TASK GOAL
Copying starts at the line containing "left_click(346, 206)" and stops after the last line of the records; each line is repeated exactly, and pictures are skipped.

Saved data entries
________________

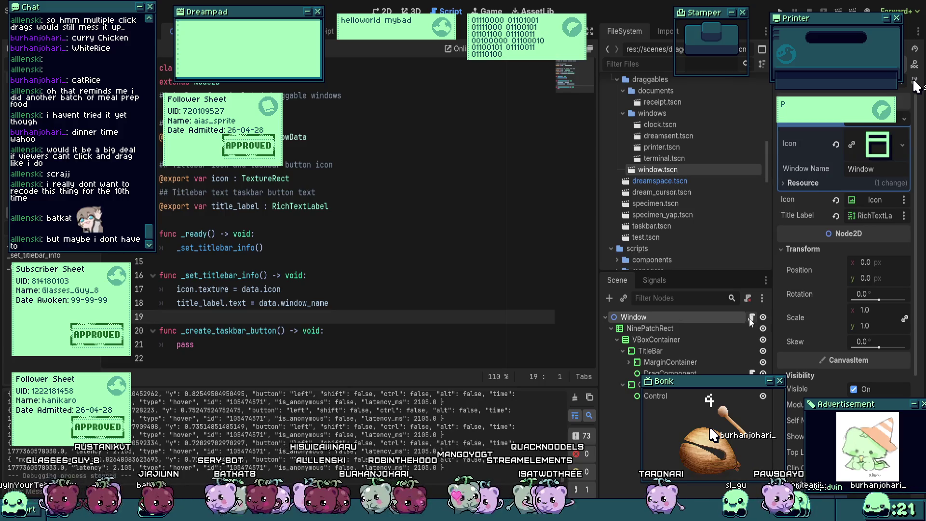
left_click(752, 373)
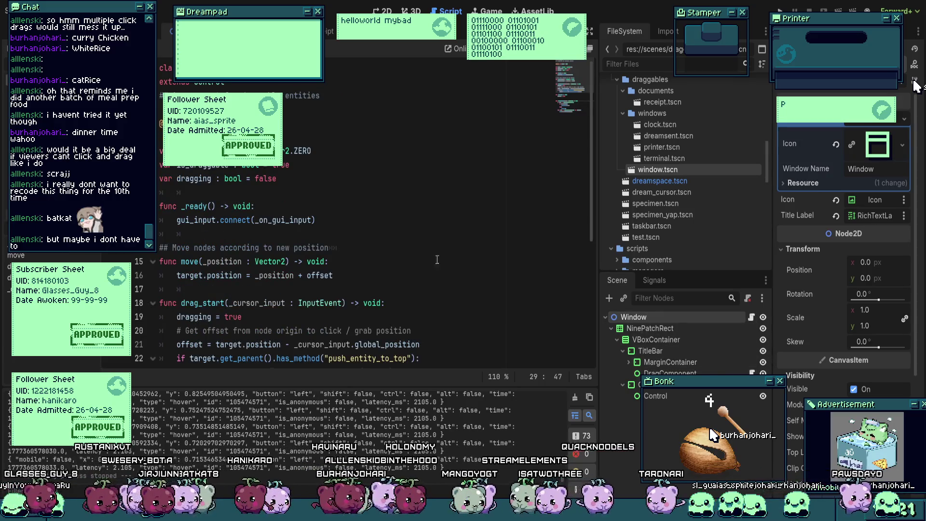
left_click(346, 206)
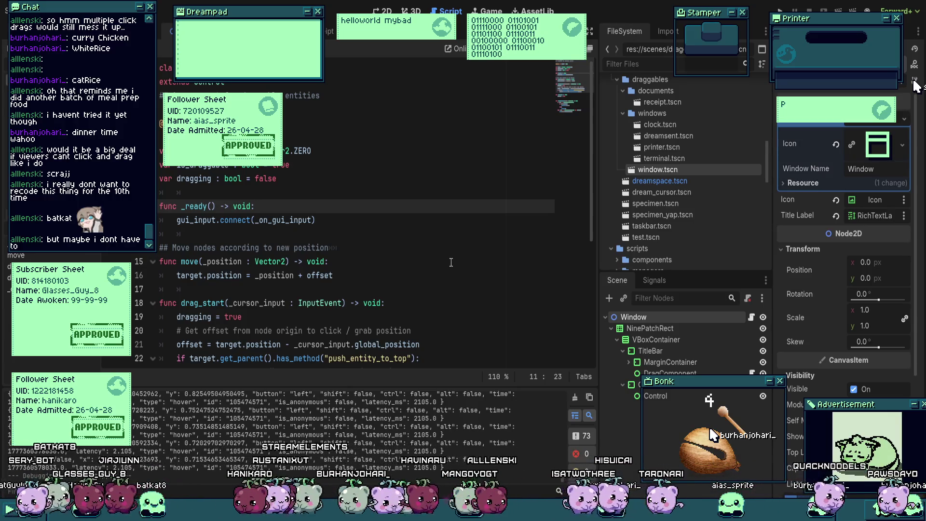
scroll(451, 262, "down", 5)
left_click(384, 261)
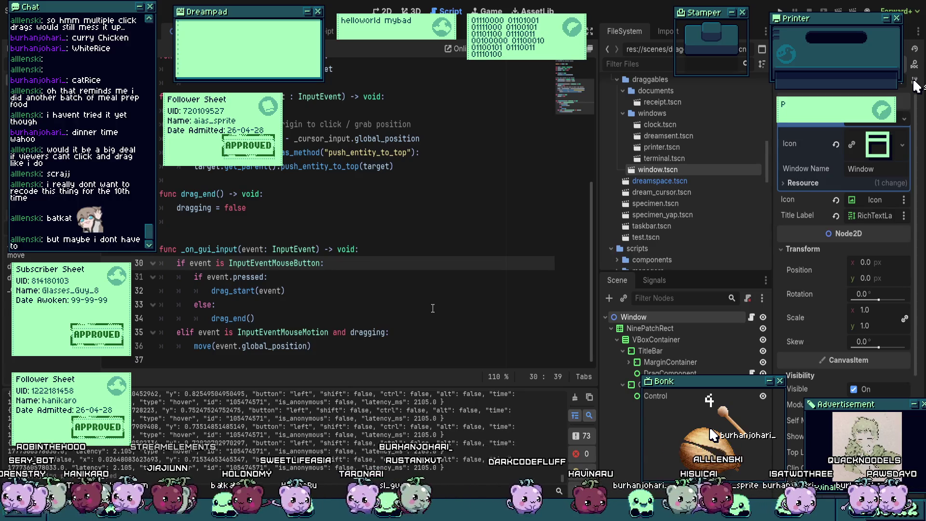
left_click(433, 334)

________________

RESPONSE AREA
left_click(346, 206)
scroll(451, 262, "down", 5)
left_click(384, 261)
left_click(433, 334)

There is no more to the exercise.